Sold For $1050. This amount does not include the buyer’s fee.

[Greek] CILICIA, Tarsos. Datames, Satrap of Cilicia and Cappadocia. Lot of five AR Staters. All coins: Baaltars seated right, torso facing, holding grain ear and grape-bunch in left hand, eagle-tipped sceptre in right arm; thymiaterion to right; all within crenellated wall / Ana, nude, facing Datames; both have their right arms raised; between them, thymiaterion; all within square dotted border within linear border. Average VF, rough.

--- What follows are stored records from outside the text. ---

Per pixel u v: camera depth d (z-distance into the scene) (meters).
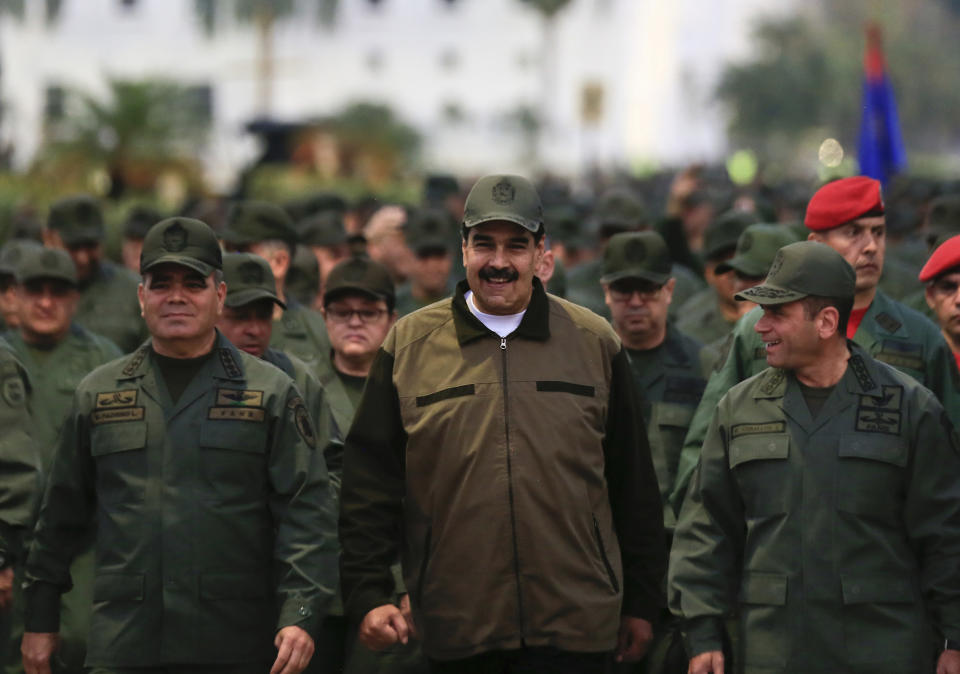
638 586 14.04
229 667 14.12
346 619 17.14
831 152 89.06
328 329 18.72
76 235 24.03
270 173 78.12
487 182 13.53
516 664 13.52
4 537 15.77
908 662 13.51
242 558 14.20
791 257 13.87
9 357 16.34
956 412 16.22
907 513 13.71
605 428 13.95
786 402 13.95
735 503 14.24
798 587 13.65
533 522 13.35
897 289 24.33
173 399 14.29
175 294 14.09
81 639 17.33
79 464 14.45
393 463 13.92
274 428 14.33
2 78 196.12
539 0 194.12
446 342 13.76
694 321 22.77
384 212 30.39
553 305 13.95
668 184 86.62
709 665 14.02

LOT SOLD AS IS, NO RETURNS. Five (5) coins in lot. ($750)

Datames, the son of Kamisares and a Scythian mother, served as a member of the Persian king's bodyguard before he became satrap of Cilicia and Cappadocia upon his father's death in 384 BC. In the course of his early career he put down a revolt in Lydia, defeated the rebel governor Thyos in Paphlagonia, and briefly occupied the city of Sinope. Because of these successes, the Persian king placed him in charge of the second war against Egypt, along with Pharnabazos and Tithraustes, satrap of Caria. Datames was first, however, detained by a local revolt in Kataonia, a territory within his satrapy. This time, his success incurred the king's jealousy, and he was removed both from his command of the Egyptian expedition as well as the rule of his satrapy. Refusing to relinquish his authority, Datames himself revolted and became a virtually independent ruler. His initial success in this endeavor prompted the revolt of other satraps across the empire. Datames' success, however, was short-lived. Distrust among the satraps rendered them unable to cooperate, their rebellion disintegrated, and Datames himself was assassinated by Mithradates, the son of Ariobarzanes, satrap of Phrygia, in 362 BC.